* **The data**:
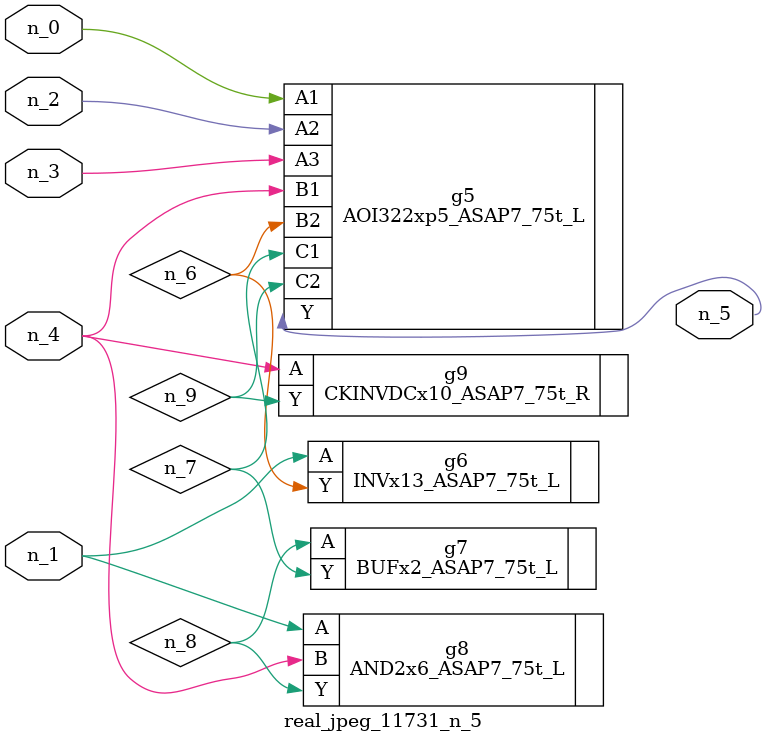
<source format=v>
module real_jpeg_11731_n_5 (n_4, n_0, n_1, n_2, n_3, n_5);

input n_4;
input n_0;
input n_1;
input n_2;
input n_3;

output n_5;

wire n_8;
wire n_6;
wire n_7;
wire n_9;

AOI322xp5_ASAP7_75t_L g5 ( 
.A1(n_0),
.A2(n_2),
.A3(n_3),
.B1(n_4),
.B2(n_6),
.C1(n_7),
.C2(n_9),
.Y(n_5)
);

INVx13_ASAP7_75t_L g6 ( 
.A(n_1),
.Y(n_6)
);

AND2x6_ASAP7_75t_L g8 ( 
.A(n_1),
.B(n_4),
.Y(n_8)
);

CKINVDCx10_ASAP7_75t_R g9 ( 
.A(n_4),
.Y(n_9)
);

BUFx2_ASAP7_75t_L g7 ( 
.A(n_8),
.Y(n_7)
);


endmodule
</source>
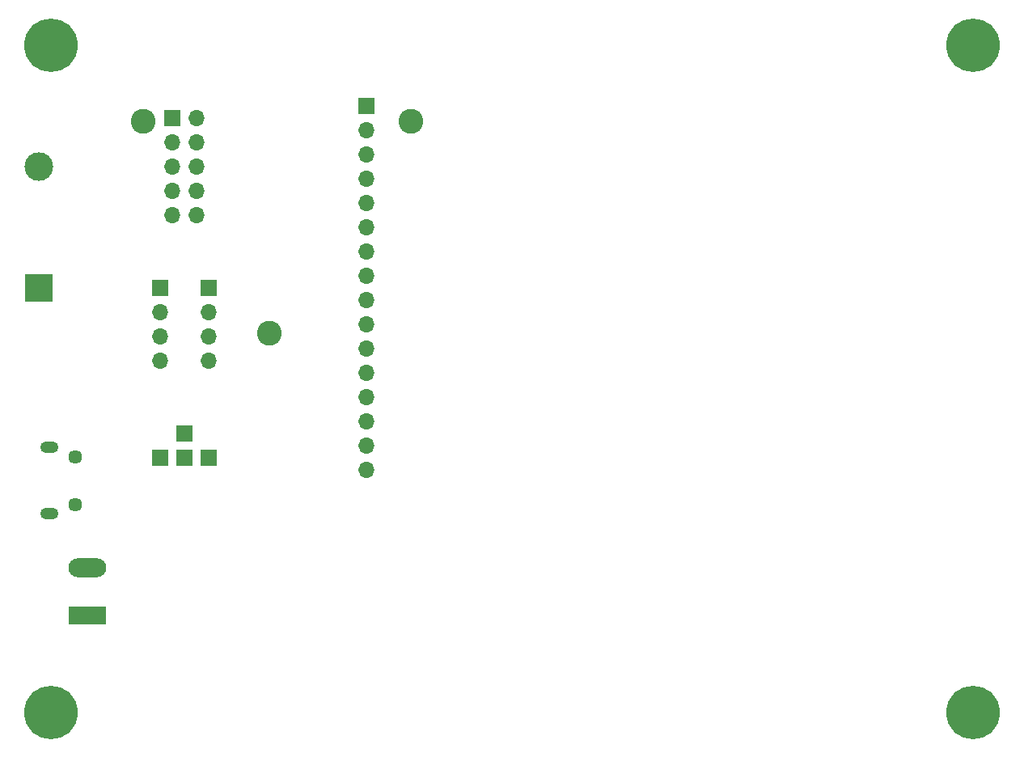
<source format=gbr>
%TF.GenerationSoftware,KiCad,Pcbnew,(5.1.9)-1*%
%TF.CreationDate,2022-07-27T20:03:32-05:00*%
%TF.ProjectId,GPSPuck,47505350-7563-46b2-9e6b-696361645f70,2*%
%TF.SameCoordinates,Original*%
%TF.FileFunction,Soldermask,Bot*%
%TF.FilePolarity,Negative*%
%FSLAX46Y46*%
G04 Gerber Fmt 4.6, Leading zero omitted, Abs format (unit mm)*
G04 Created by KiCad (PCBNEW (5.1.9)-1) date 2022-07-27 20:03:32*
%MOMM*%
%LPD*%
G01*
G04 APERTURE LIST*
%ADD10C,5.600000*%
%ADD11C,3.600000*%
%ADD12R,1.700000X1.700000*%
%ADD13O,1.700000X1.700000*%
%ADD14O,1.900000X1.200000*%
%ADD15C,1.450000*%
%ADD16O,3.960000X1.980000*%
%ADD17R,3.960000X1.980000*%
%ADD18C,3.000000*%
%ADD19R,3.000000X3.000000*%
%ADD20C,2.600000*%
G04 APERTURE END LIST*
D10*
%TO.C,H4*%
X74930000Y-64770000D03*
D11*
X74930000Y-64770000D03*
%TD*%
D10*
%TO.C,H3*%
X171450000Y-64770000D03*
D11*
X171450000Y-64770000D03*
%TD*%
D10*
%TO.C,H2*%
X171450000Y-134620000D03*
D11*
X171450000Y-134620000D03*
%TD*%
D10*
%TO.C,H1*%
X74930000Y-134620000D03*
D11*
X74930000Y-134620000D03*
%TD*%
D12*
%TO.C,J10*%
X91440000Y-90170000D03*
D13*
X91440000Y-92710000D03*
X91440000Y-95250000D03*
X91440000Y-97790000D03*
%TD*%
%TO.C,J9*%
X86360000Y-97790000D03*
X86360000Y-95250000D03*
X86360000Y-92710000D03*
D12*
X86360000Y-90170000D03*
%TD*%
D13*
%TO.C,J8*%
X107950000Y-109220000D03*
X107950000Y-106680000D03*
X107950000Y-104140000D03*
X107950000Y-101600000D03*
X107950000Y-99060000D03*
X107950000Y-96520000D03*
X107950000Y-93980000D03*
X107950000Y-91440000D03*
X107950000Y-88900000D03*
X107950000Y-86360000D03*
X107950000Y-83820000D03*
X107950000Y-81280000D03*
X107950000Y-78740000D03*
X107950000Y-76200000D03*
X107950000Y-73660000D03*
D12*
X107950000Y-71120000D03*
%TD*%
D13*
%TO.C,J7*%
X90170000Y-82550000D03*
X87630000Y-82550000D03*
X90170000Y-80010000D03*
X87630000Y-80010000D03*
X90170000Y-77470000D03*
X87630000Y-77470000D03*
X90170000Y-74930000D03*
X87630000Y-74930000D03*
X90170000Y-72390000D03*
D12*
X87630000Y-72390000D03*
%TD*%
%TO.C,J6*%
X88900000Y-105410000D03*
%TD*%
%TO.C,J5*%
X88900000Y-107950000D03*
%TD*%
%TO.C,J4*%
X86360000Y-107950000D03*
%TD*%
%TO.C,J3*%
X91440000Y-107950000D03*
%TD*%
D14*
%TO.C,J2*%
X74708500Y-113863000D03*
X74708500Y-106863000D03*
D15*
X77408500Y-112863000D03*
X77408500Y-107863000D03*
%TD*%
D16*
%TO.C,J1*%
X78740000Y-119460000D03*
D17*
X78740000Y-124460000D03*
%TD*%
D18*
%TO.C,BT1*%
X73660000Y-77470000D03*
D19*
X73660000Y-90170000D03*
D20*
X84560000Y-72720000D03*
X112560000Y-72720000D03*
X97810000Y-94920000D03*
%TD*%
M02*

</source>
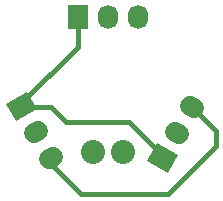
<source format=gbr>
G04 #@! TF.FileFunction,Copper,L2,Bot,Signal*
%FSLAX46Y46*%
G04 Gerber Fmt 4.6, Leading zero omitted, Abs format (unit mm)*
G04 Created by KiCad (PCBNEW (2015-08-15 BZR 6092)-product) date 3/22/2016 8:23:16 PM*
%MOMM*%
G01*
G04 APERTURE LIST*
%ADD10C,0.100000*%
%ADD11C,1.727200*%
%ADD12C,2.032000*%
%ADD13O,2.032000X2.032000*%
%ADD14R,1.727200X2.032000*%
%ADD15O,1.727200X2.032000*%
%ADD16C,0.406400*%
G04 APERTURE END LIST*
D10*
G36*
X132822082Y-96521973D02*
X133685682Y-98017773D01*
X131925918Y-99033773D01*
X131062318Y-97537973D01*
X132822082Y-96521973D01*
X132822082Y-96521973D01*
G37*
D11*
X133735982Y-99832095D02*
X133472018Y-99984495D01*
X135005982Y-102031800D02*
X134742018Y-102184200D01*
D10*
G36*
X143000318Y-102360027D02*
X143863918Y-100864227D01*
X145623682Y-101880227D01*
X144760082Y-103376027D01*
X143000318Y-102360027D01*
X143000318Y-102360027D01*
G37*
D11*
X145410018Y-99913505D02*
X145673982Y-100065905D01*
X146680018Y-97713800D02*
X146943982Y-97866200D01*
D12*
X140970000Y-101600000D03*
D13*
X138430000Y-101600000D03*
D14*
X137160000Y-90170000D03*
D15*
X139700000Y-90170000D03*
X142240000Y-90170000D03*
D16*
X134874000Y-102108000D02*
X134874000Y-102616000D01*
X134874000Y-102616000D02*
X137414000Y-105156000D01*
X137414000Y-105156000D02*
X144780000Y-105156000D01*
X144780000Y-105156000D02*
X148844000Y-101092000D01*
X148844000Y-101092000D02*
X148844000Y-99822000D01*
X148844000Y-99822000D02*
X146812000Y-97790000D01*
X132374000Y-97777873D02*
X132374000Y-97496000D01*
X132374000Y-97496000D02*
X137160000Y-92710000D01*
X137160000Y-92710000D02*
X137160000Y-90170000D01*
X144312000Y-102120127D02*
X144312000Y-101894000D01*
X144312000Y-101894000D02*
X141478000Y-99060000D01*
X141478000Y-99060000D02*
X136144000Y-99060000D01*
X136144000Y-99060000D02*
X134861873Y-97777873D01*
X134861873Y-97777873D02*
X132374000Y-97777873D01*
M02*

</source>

* **Exercise goal**:
All lines carrying the word "Created" must be copied from the data above.

* **Response to the task**:
G04 Created by KiCad (PCBNEW (5.1.9)-1) date 2022-07-27 20:03:32*
G04 Created by KiCad (PCBNEW (2015-08-15 BZR 6092)-product) date 3/22/2016 8:23:16 PM*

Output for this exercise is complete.